Wonka has a bigger problem than even Scrubitt and the city’s crooked police chief (Keegan-Michael Key). The police chief is addicted to chocolate and is bribed by the chocolate cartel (headed by Joseph Patterson’s Arthur Slugworth) to prevent competition. Although Wonka’s chocolate is superior, he cannot, without his factory, produce enough to satisfy the voluminous chief. Only the gluttonous villain is obese, while Wonka, lean and with healthy white teeth could be bottling water.

When Wonka miraculously (it seems to happen overnight) opens his opulent chocolate show room, his challenges continue to mount. The deliriously happy population suddenly turn against Wonka, due to a malevolent act of revenge.

Nathan Crowley’s production design, usually pretty good, fails to evoke a period in time or a location Judging from the mix of accents (Chalamet, Lane, Key and Richard Fulcher speak in American) the population’s addiction to chocolate and a few corrupt police, it might be London. Granted, this is fantasy, but fantasy has to create a world where you believe these people live.

Timothee Chalamet will draw in the crowds, but it’s not good casting. Even by the reduced star-drive standards of film musicals, he is neither a singer nor a dancer.

Chalamet’s greatest role to date and his greatest film so far is Call Me By Your Name, the film that launched his stellar career. He is a leading man, but the roles where he plays a slightly androgynous, vulnerable, troubled heart-throb yet a leader Dune, Bones and All or Ladybird are his best. A Rainy Day in New York, bombed in part because he lost his charisma with a fumbling character and poor comic delivery.

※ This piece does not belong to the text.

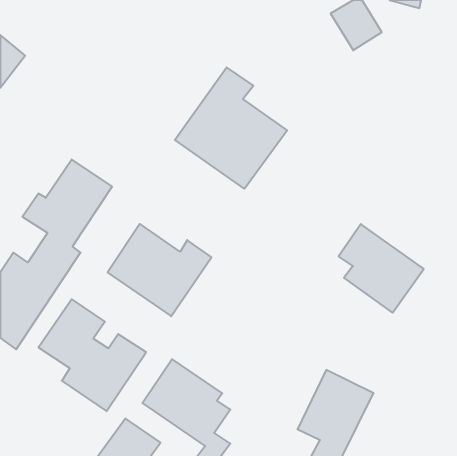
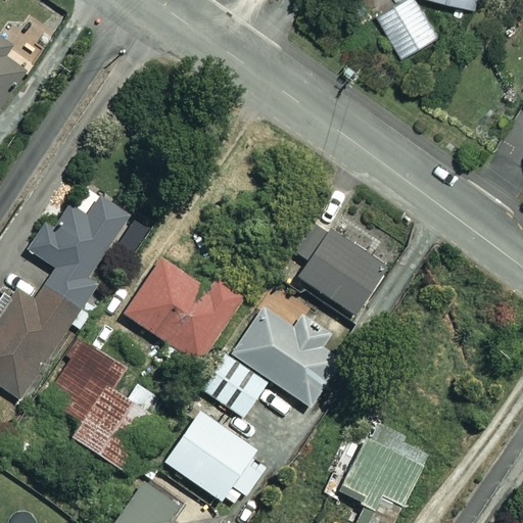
building: [175,67,287,189] -> none
building: [339,224,424,313] -> [292,215,389,316]
building: none -> [201,306,345,418]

Whatever Chalamet plays, whether future saviour, tragic cannibal, middle-class drug addict (Beautiful Boy) or Prince Hal trying to forge his own path as king (The King), Chalamet hasn’t and shouldn’t play a childlike dimwit. In keeping perhaps with the chocolate recipes inherited from his prematurely deceased mother (Sally Hawkins), as shown in a mawkish introduction, and his ability to feed the public ambrosia and fantasy, there is something childlike and asexual about Wonka, which hardly plays to Chalamet’s strong suit.

The film is studded with stars but the only laugh Rowan Atkinson gets as Father Julius is the hopeful laugh of recognition. The derivative jibes at the glutinous priest suffer diminishing returns. We should get an indication (since this is a prequel) that Slugworth is playing a role, but we don’t, and it’s that hopeless naivety that explains why Wonka chose a city with an entrenched chocolate cartel to launch his new chocolate business.

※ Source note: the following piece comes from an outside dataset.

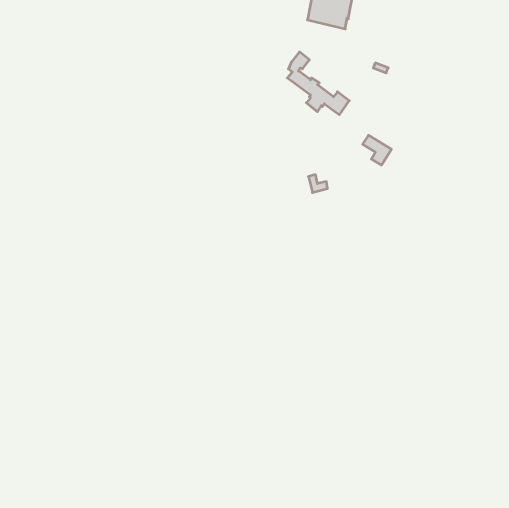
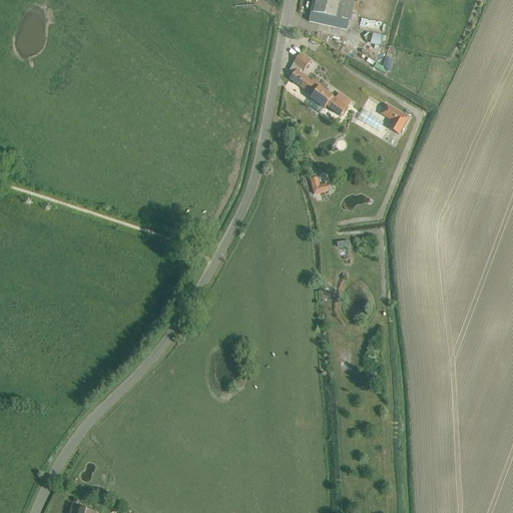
building: [363,135,391,165] -> [380,103,409,133]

With high hopes, Hugh Grant – so hilarious in the Paddington films – appears as Lofty, an Oompa-Loompa, paving the way for Wonka’s future helpers. Lofty is a chocolate thief – revenge for Wonka’s colonialist theft of cocoa beans – turned Wonka ally after reparations. But Lofty is a dwarf. Such casting choices are not all objectionable, but Grant’s CGI transition looks weird. And Grant is not so funny here that no other actor would do. His link is to Bond’s Paddington, not to Dahl. You really do miss a dwarf in the role, and not just because there are stars of all sizes waiting for a break.